Each entry below has to be written out again exactly.

__Data for this exercise__.
[Start of Attachment]
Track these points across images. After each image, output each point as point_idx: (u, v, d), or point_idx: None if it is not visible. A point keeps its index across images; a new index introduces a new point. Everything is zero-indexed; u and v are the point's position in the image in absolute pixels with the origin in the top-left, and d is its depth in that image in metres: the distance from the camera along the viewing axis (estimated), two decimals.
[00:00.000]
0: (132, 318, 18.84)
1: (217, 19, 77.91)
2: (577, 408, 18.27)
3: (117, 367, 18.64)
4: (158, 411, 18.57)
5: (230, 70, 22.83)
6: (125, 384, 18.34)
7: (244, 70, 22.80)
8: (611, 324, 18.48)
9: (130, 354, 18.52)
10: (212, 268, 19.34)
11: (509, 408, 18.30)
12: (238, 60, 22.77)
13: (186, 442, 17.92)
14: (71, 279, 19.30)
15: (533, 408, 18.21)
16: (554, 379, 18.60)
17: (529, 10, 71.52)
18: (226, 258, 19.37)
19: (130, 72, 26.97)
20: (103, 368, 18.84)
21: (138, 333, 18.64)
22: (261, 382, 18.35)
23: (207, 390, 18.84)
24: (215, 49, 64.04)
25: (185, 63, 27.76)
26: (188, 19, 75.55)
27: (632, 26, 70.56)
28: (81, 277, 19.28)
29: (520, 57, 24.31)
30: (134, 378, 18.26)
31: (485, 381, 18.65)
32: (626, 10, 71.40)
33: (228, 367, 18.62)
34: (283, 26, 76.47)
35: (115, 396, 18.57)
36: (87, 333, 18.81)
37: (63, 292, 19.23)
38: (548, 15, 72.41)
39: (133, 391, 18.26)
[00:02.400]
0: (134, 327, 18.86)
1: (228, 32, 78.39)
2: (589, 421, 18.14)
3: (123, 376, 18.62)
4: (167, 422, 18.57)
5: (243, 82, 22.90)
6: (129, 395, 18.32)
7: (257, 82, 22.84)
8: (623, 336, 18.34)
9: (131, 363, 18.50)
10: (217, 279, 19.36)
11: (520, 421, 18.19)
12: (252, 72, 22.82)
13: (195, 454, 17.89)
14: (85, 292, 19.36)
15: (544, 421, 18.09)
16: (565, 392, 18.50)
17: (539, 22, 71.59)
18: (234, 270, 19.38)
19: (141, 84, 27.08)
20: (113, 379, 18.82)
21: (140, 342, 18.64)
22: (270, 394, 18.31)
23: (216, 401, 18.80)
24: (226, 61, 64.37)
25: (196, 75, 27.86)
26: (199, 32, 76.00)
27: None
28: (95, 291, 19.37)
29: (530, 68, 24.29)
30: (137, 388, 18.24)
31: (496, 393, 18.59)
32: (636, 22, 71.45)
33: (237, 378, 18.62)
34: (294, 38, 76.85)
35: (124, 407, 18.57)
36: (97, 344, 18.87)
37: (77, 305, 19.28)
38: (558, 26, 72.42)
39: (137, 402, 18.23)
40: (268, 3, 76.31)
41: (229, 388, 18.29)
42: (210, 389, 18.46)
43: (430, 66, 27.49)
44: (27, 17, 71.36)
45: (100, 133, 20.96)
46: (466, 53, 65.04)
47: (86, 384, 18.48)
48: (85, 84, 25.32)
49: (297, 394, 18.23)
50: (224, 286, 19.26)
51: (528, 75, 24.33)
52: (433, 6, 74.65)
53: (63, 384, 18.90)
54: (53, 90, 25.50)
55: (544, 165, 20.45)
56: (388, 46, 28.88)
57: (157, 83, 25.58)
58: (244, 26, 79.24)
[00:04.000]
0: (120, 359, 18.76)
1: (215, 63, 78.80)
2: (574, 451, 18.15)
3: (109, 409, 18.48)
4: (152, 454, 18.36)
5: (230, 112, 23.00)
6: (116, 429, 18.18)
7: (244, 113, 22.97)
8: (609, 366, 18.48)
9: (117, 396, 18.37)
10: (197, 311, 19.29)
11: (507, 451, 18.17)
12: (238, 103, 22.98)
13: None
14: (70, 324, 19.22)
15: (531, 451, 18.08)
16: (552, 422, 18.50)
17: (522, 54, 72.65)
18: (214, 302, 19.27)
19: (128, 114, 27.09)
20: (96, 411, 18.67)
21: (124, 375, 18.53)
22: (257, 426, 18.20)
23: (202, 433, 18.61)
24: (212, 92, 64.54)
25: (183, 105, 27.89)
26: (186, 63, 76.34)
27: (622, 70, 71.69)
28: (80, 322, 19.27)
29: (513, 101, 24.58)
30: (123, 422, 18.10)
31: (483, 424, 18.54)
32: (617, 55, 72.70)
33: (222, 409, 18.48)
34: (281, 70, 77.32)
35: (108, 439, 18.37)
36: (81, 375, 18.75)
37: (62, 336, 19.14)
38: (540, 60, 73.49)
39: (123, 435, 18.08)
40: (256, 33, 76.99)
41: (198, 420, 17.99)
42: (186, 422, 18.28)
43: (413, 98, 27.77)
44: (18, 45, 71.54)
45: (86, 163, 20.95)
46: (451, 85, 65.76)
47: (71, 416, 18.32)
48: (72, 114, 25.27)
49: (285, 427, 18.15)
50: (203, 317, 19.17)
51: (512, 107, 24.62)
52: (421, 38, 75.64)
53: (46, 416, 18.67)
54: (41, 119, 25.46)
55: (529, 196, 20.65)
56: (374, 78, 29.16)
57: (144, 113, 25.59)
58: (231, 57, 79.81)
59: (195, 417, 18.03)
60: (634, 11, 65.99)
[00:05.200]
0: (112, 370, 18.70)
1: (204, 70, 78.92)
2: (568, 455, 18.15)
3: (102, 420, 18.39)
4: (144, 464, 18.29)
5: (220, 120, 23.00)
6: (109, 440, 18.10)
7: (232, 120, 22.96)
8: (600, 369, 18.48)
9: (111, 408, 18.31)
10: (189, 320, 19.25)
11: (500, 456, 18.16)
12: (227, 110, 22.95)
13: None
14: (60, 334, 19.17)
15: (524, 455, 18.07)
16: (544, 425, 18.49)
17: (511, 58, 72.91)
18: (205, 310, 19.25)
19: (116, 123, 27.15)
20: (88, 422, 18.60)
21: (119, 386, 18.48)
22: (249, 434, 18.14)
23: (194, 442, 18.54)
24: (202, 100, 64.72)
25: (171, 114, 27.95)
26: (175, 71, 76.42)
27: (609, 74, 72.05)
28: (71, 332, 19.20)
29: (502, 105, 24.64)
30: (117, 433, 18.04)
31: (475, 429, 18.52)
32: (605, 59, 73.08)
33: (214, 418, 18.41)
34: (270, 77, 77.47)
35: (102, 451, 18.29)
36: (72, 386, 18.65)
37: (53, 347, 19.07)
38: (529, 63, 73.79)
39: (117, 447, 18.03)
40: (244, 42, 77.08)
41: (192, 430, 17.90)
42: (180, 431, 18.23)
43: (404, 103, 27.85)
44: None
[End of Attachment]
__Expected output__.
Track these points across images. After each image, output each point as point_idx: (u, v, d), or point_idx: None if it is not visible. A point keeps its index across images; a new index introduces a new point. Everything is zero-indexed; u and v are the point's position in the image in absolute pixels with the origin in the top-left, and d is its depth in that image in metres: the distance from the camera along the viewing axis (estimated), two decimals.
[00:00.000]
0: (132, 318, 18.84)
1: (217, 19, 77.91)
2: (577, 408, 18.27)
3: (117, 367, 18.64)
4: (158, 411, 18.57)
5: (230, 70, 22.83)
6: (125, 384, 18.34)
7: (244, 70, 22.80)
8: (611, 324, 18.48)
9: (130, 354, 18.52)
10: (212, 268, 19.34)
11: (509, 408, 18.30)
12: (238, 60, 22.77)
13: (186, 442, 17.92)
14: (71, 279, 19.30)
15: (533, 408, 18.21)
16: (554, 379, 18.60)
17: (529, 10, 71.52)
18: (226, 258, 19.37)
19: (130, 72, 26.97)
20: (103, 368, 18.84)
21: (138, 333, 18.64)
22: (261, 382, 18.35)
23: (207, 390, 18.84)
24: (215, 49, 64.04)
25: (185, 63, 27.76)
26: (188, 19, 75.55)
27: (632, 26, 70.56)
28: (81, 277, 19.28)
29: (520, 57, 24.31)
30: (134, 378, 18.26)
31: (485, 381, 18.65)
32: (626, 10, 71.40)
33: (228, 367, 18.62)
34: (283, 26, 76.47)
35: (115, 396, 18.57)
36: (87, 333, 18.81)
37: (63, 292, 19.23)
38: (548, 15, 72.41)
39: (133, 391, 18.26)
[00:02.400]
0: (134, 327, 18.86)
1: (228, 32, 78.39)
2: (589, 421, 18.14)
3: (123, 376, 18.62)
4: (167, 422, 18.57)
5: (243, 82, 22.90)
6: (129, 395, 18.32)
7: (257, 82, 22.84)
8: (623, 336, 18.34)
9: (131, 363, 18.50)
10: (217, 279, 19.36)
11: (520, 421, 18.19)
12: (252, 72, 22.82)
13: (195, 454, 17.89)
14: (85, 292, 19.36)
15: (544, 421, 18.09)
16: (565, 392, 18.50)
17: (539, 22, 71.59)
18: (234, 270, 19.38)
19: (141, 84, 27.08)
20: (113, 379, 18.82)
21: (140, 342, 18.64)
22: (270, 394, 18.31)
23: (216, 401, 18.80)
24: (226, 61, 64.37)
25: (196, 75, 27.86)
26: (199, 32, 76.00)
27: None
28: (95, 291, 19.37)
29: (530, 68, 24.29)
30: (137, 388, 18.24)
31: (496, 393, 18.59)
32: (636, 22, 71.45)
33: (237, 378, 18.62)
34: (294, 38, 76.85)
35: (124, 407, 18.57)
36: (97, 344, 18.87)
37: (77, 305, 19.28)
38: (558, 26, 72.42)
39: (137, 402, 18.23)
40: (268, 3, 76.31)
41: (229, 388, 18.29)
42: (210, 389, 18.46)
43: (430, 66, 27.49)
44: (27, 17, 71.36)
45: (100, 133, 20.96)
46: (466, 53, 65.04)
47: (86, 384, 18.48)
48: (85, 84, 25.32)
49: (297, 394, 18.23)
50: (224, 286, 19.26)
51: (528, 75, 24.33)
52: (433, 6, 74.65)
53: (63, 384, 18.90)
54: (53, 90, 25.50)
55: (544, 165, 20.45)
56: (388, 46, 28.88)
57: (157, 83, 25.58)
58: (244, 26, 79.24)
[00:04.000]
0: (120, 359, 18.76)
1: (215, 63, 78.80)
2: (574, 451, 18.15)
3: (109, 409, 18.48)
4: (152, 454, 18.36)
5: (230, 112, 23.00)
6: (116, 429, 18.18)
7: (244, 113, 22.97)
8: (609, 366, 18.48)
9: (117, 396, 18.37)
10: (197, 311, 19.29)
11: (507, 451, 18.17)
12: (238, 103, 22.98)
13: None
14: (70, 324, 19.22)
15: (531, 451, 18.08)
16: (552, 422, 18.50)
17: (522, 54, 72.65)
18: (214, 302, 19.27)
19: (128, 114, 27.09)
20: (96, 411, 18.67)
21: (124, 375, 18.53)
22: (257, 426, 18.20)
23: (202, 433, 18.61)
24: (212, 92, 64.54)
25: (183, 105, 27.89)
26: (186, 63, 76.34)
27: (622, 70, 71.69)
28: (80, 322, 19.27)
29: (513, 101, 24.58)
30: (123, 422, 18.10)
31: (483, 424, 18.54)
32: (617, 55, 72.70)
33: (222, 409, 18.48)
34: (281, 70, 77.32)
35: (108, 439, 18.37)
36: (81, 375, 18.75)
37: (62, 336, 19.14)
38: (540, 60, 73.49)
39: (123, 435, 18.08)
40: (256, 33, 76.99)
41: (198, 420, 17.99)
42: (186, 422, 18.28)
43: (413, 98, 27.77)
44: (18, 45, 71.54)
45: (86, 163, 20.95)
46: (451, 85, 65.76)
47: (71, 416, 18.32)
48: (72, 114, 25.27)
49: (285, 427, 18.15)
50: (203, 317, 19.17)
51: (512, 107, 24.62)
52: (421, 38, 75.64)
53: (46, 416, 18.67)
54: (41, 119, 25.46)
55: (529, 196, 20.65)
56: (374, 78, 29.16)
57: (144, 113, 25.59)
58: (231, 57, 79.81)
59: (195, 417, 18.03)
60: (634, 11, 65.99)
[00:05.200]
0: (112, 370, 18.70)
1: (204, 70, 78.92)
2: (568, 455, 18.15)
3: (102, 420, 18.39)
4: (144, 464, 18.29)
5: (220, 120, 23.00)
6: (109, 440, 18.10)
7: (232, 120, 22.96)
8: (600, 369, 18.48)
9: (111, 408, 18.31)
10: (189, 320, 19.25)
11: (500, 456, 18.16)
12: (227, 110, 22.95)
13: None
14: (60, 334, 19.17)
15: (524, 455, 18.07)
16: (544, 425, 18.49)
17: (511, 58, 72.91)
18: (205, 310, 19.25)
19: (116, 123, 27.15)
20: (88, 422, 18.60)
21: (119, 386, 18.48)
22: (249, 434, 18.14)
23: (194, 442, 18.54)
24: (202, 100, 64.72)
25: (171, 114, 27.95)
26: (175, 71, 76.42)
27: (609, 74, 72.05)
28: (71, 332, 19.20)
29: (502, 105, 24.64)
30: (117, 433, 18.04)
31: (475, 429, 18.52)
32: (605, 59, 73.08)
33: (214, 418, 18.41)
34: (270, 77, 77.47)
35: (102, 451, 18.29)
36: (72, 386, 18.65)
37: (53, 347, 19.07)
38: (529, 63, 73.79)
39: (117, 447, 18.03)
40: (244, 42, 77.08)
41: (192, 430, 17.90)
42: (180, 431, 18.23)
43: (404, 103, 27.85)
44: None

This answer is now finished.